For starters, you shouldn't be using plain water. At the very least you should throw some salt in there to season — about 3 teaspoons in 4 cups of cold water per pound of chicken is recommended. If you'd like to experiment further, you can amp up the flavor by adding beer or wine to the water. A dry white wine will lend subtle aromas to the chicken, while a lager or ale will give it malty flavors that would make a nice pairing with tacos.

Stick to using about ½ a cup of wine or beer for every cup of water, or for a stronger flavor, use a one-to-one ratio. Pour your liquid of choice into a pot, then add as much cold water as needed to cover the chicken. Meanwhile, for a tom kha gai-inspired Thai dish, skip the water and poach boneless, skinless chicken breasts in coconut milk. You can also try using 1 cup of water and ½ a cup of sake with a few tablespoons of mirin for a delicately flavored poaching liquid.

Chicken is fairly bland, so it benefits from additional flavor

Water alone won't add flavor to what is already a bland meat — it's a big flavor mistake when boiling chicken. Many of us buy our poultry at the local grocery store, which mostly comes from industrial chicken farms. The flavor of the meat depends on what the animal ate before it became dinner, and in a lot of cases, chickens aren't eating anything interesting. As a result, chicken tends to taste very mild, which is why enhancing your poaching liquid will set you off on the right foot.

***

#### WRITTEN REQUEST A:
Locate each line in the listing that contains the string "this", and copy those lines out in full.
The chicken-poaching passage has no connection to the listing that comes after it.

***

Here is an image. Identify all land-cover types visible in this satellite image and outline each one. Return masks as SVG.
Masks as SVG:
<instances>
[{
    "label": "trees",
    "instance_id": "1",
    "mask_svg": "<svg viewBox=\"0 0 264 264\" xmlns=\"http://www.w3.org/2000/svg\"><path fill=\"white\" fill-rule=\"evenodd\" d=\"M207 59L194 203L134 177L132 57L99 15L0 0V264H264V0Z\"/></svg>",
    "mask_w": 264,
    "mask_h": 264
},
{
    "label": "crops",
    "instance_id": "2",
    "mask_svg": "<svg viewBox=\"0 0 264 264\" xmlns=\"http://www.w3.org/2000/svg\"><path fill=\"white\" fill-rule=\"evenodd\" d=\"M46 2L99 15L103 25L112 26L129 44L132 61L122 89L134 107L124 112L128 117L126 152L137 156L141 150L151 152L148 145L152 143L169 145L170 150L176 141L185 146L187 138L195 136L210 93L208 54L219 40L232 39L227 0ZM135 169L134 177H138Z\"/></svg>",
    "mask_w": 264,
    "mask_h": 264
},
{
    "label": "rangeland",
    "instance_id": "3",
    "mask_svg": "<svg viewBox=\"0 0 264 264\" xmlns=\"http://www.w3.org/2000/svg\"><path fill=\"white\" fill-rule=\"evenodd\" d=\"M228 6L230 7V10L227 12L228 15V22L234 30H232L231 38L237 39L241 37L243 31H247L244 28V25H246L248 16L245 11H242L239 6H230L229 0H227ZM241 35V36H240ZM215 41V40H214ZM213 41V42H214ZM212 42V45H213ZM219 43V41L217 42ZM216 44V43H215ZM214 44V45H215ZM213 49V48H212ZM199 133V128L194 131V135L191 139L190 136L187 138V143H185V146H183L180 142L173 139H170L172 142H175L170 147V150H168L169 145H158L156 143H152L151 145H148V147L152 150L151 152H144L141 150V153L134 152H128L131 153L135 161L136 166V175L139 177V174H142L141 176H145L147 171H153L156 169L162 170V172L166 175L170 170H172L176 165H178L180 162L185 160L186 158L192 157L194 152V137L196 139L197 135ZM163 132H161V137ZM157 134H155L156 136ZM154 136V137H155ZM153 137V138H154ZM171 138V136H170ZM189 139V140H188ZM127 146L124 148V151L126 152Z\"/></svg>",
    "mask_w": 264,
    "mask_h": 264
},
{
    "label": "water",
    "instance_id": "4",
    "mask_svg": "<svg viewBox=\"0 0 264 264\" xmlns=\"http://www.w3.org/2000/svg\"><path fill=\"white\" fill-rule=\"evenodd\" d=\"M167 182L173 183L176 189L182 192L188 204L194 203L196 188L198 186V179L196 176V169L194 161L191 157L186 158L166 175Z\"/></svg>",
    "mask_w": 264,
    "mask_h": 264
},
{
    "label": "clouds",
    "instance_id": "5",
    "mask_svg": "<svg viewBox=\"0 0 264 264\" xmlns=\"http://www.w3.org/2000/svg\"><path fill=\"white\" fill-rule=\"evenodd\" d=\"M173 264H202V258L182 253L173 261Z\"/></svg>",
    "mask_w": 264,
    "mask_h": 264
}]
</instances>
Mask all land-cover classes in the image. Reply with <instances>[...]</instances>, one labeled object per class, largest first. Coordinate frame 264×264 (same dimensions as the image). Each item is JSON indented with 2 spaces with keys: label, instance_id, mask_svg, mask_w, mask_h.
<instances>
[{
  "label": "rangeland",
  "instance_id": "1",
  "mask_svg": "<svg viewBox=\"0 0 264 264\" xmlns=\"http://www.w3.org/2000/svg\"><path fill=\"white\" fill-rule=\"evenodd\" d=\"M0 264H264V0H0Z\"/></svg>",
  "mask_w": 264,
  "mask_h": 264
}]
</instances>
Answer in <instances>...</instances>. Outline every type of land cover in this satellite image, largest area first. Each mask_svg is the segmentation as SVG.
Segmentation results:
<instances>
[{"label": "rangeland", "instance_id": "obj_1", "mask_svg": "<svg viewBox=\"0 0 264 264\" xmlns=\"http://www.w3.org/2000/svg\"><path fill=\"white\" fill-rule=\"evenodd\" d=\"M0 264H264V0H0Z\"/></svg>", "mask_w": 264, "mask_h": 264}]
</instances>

***

#### WRITTEN REQUEST B:
Carry on writing the chicken-poaching passage, starting right after its final sentence.

#### TASK RESPONSE A:
Here is an image. Identify all land-cover types visible in this satellite image and outline each one. Return masks as SVG.
Answer in <instances>...</instances>. Outline every type of land cover in this satellite image, largest area first. Each mask_svg is the segmentation as SVG.

#### TASK RESPONSE B:
Once you've decided on the liquid, focus on aromatics which can give your chicken a much-needed flavor boost. Don't be afraid to add ingredients like herbaceous bay leaves or rosemary, piquant chiles and peppercorns, warming ginger, garlic, and star anise, or fruity lemongrass and Thai basil. Poaching is a versatile cooking method, so go wild experimenting to create the results that best fit your dish.

When you're ready to poach, there's the right way to boil chicken and the wrong way. We recommend starting it in cold water because dropping chicken directly into boiling water will cause the meat to become tough. Making this mistake will lead to a dry, stringy texture instead of plump and moist meat. And don't let the pan come to a rolling boil for longer than necessary or you'll risk overcooking the chicken.